In response, the identity market itself is being reshaped. Vendors are converging around the idea of unified identity platforms that can manage human, machine, and AI identities together, shifting away from fragmented tools toward continuous, policy-driven architectures. However, this transition remains incomplete. Most enterprises still operate with legacy IAM models, fragmented visibility, and manual governance processes that are fundamentally misaligned with machine-speed environments.

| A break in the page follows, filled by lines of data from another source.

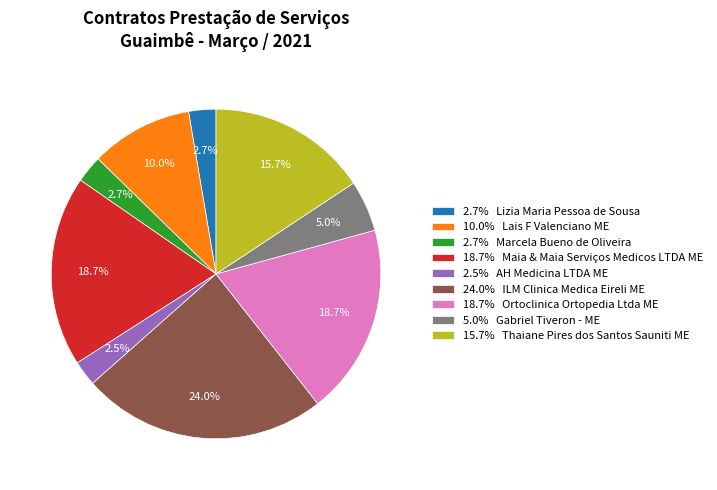

Is 2.7% Lizia Maria Pessoa de Sousa the majority of the pie?

No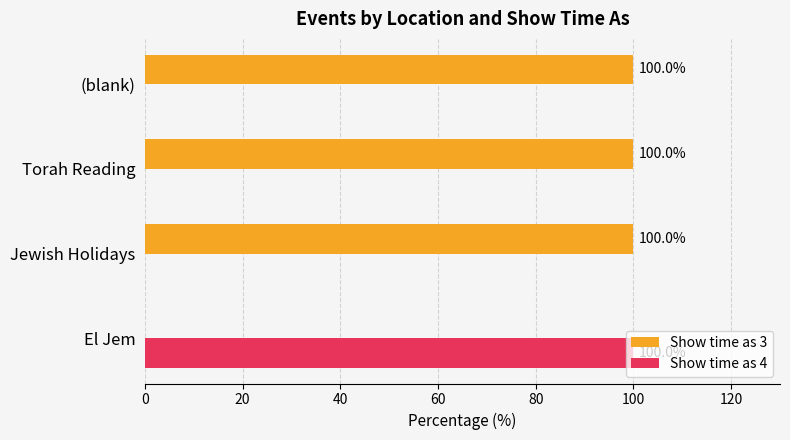

The value of Show time as 3 at Torah Reading is 48. True or false?

False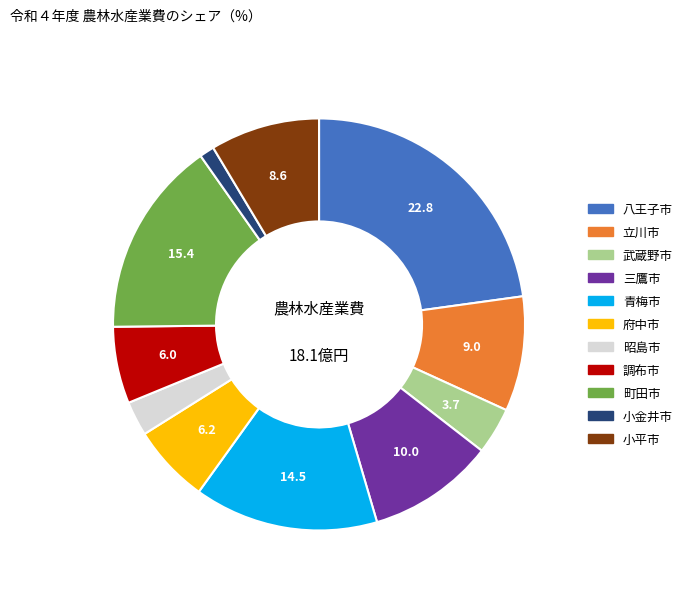

How many segments does this pie chart have?

11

As a result, the defining challenge ahead is not technological capability but operational discipline. Organizations will need to rethink identity as infrastructure—embedding visibility, ownership, and real-time control into every layer of their systems. Those that succeed will be able to scale AI with confidence, while those that do not risk creating environments where automation expands faster than accountability.

About Okta:
Okta is an identity and access management company that provides secure access solutions for enterprises, developers, and organizations worldwide. Its platform enables authentication, authorization, and lifecycle management for users, applications, and devices across cloud and hybrid environments.



Quick Takeaways
  • AI agents are scaling rapidly across APAC enterprises, becoming embedded in workflows, customer interactions, and core operations.
  • Non-human identities are expanding faster than governance frameworks, creating new challenges in visibility, control, and accountability.
  • Okta’s “secure agentic enterprise” blueprint introduces a structured approach to managing AI agents through identity, focusing on discovery, access control, and real-time enforcement.
  • Treating AI agents as identity-bearing entities marks a shift toward accountability, where every agent must have ownership, permissions, and lifecycle management.
  • The identity layer is evolving into a central control plane, enabling organizations to govern access, enforce policies, and manage risk in autonomous environments.
  • Enterprises that align AI adoption with strong identity governance will be better positioned to scale securely and maintain trust.